**Information provided**.

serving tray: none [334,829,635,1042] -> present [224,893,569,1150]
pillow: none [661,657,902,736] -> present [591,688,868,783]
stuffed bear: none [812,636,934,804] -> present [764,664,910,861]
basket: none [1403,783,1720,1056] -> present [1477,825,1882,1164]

--

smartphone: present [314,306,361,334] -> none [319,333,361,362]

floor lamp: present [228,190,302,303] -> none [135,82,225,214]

**Task objective**. Here the job is to set down exactly the lines of the material above that fall between the one with "serving tray: none" and the one with "basket: none [1403,783,1720,1056]", inclusive, and nothing beyond them.

**Task answer**.
serving tray: none [334,829,635,1042] -> present [224,893,569,1150]
pillow: none [661,657,902,736] -> present [591,688,868,783]
stuffed bear: none [812,636,934,804] -> present [764,664,910,861]
basket: none [1403,783,1720,1056] -> present [1477,825,1882,1164]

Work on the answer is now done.